Close-up of a cicada. (Shannon Potter/Unsplash.com)

Thirteen years ago, N.C. locals experienced a significant swarm of cicadas. This spring, they are once again witnessing a similar phenomenon, and it appears that this year’s emergence may be even more impressive than the last. The emergence of periodical Brood XIX, also known as the Great Southern Brood, will coincide with periodical Brood XIII, the Northern Illinois Brood, marking the first time since 1803 that these cicada populations will co-emerge.

Cicadas predominantly live underground for the majority of their lifecycle. They surface primarily for the purpose of mating, during which nymphs—cicadas in their immature stage—hatch, fall to the ground and subsequently the cycle renews itself.

Cicadas can be categorized into annual and periodical species, which are organized into broods that surface at different intervals. According to an NC State Extension article authored by Jim Walgenbach, an extension entomology specialist, and Stephen Schoof, an agricultural research specialist, annual cicadas emerge every year, typically from July to August. Periodical cicadas emerge every 13 to 17 years, varying based on the brood, and typically appear earlier in the year, usually in late April or May.

Cicadas typically cause minimal damage to trees while offering a significant surge in food for native predators, such as birds, bats, amphibians and other wildlife. According to an entry in the Encyclopedia of Entomology, certain bird species may even alter their foraging behavior to benefit from this abundant food source.

Close-up of cicada resting on plant stem. (Jason Weingardt/Unsplash.com)

Another evolutionary trait cicadas have is a mouth piece called a proboscis, a trait they share with butterflies. Stacy Endriss, a professor in the science department at UNCW, says cicadas suck fluids from tender plant material, which does not normally cause any harm.

The only cicadas Wilmington locals might see this spring is the Brood XIX. Even then, Brood XIX appears to be emerging in the foothills and not the coast. “For us, we will not be too affected in this part of the state,” said Matt Collogan, an environmental education manager at the New Hanover County Arboretum.

Collogan went on to say that cicadas provide an excellent source of nitrogen for plants when they die or leave exoskeletons behind and can help aerate the soil as they leave holes behind when they emerge.

“You do not need to kill them, and we encourage people to just let them be,” Collogan said. “You might see where they lay their eggs in branches.

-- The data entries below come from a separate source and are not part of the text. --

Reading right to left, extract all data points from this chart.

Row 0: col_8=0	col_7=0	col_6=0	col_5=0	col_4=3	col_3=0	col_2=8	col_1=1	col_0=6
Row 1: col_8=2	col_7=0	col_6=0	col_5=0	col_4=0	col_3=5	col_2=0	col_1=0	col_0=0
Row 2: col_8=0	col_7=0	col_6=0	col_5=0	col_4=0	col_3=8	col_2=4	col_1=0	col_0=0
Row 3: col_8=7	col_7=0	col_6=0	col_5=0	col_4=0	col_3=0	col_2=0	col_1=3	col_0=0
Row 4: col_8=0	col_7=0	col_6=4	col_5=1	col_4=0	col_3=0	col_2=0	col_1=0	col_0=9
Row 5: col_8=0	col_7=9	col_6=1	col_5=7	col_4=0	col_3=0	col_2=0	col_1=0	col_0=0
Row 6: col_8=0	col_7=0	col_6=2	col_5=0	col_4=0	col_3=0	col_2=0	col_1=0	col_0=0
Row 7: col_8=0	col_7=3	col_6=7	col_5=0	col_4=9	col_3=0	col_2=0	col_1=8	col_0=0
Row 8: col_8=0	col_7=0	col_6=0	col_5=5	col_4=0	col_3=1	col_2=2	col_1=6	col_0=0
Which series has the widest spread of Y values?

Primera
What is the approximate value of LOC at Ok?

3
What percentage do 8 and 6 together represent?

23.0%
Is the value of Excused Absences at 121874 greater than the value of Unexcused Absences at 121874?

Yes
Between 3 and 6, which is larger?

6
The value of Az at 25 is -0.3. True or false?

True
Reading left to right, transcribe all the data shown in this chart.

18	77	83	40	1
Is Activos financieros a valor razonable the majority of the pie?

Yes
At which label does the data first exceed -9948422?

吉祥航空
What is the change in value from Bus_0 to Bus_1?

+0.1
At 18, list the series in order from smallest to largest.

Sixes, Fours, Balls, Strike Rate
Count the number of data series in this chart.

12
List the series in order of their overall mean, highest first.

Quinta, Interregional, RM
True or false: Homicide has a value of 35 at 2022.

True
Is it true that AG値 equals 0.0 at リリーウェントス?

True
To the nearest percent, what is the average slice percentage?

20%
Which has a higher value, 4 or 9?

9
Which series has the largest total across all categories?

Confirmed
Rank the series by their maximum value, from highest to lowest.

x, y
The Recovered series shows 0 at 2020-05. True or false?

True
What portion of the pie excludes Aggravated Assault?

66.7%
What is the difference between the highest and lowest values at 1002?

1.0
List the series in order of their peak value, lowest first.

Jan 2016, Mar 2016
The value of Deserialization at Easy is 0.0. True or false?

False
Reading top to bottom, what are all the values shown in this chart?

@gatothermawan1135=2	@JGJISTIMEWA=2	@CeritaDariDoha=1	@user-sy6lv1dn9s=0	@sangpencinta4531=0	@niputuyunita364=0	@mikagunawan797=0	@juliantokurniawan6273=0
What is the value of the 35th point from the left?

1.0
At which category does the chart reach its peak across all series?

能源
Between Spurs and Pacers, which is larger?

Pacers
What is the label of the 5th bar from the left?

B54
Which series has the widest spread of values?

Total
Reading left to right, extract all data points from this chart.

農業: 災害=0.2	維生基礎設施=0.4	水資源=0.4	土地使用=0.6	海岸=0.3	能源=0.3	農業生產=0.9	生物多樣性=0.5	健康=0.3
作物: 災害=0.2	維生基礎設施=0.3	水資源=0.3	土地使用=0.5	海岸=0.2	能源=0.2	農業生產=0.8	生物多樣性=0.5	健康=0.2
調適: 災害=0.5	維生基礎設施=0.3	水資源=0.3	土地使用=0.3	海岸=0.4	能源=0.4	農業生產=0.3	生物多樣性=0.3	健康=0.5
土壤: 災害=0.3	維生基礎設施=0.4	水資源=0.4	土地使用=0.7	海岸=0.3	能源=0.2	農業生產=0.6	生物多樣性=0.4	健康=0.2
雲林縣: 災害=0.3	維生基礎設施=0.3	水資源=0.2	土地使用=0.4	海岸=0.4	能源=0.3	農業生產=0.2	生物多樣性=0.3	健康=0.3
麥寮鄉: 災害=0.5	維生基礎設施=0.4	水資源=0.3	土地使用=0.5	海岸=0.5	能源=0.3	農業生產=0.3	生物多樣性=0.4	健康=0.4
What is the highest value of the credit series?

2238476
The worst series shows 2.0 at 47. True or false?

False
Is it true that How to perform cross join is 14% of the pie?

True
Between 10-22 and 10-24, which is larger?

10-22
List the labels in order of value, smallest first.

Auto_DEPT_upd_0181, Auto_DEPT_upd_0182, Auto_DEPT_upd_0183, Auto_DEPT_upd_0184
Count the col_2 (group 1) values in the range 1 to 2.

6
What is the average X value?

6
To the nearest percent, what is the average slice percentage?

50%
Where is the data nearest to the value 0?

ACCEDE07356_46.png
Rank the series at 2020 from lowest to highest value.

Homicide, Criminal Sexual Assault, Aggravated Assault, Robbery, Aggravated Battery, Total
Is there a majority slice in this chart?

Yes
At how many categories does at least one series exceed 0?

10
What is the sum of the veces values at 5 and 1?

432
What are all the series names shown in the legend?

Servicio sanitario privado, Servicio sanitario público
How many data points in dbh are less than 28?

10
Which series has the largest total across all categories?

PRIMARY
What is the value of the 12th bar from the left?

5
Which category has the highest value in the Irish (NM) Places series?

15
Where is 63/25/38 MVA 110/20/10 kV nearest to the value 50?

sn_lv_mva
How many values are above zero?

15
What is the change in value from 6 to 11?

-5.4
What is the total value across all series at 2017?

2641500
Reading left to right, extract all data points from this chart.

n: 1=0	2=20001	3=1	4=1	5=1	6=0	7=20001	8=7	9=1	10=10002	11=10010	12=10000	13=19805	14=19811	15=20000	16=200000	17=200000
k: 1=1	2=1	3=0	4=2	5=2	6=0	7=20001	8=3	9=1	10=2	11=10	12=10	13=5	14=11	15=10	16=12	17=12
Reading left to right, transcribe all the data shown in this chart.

The ends of the branches will flag where the eggs have been laid but that’s just natural. It won’t really affect the tree.”

Hannah Seibert, the Environmental Education Program Coordinator at Airlie Gardens had similar advice to give.

“As far as feeding on trees, they’re not going to harm established, large trees. It could be a concern for younger trees” Seibert said. “[Young trees] can be protected by covering them with material like cheesecloth or a light, breathable fabric that can just protect them from the insects landing on them.”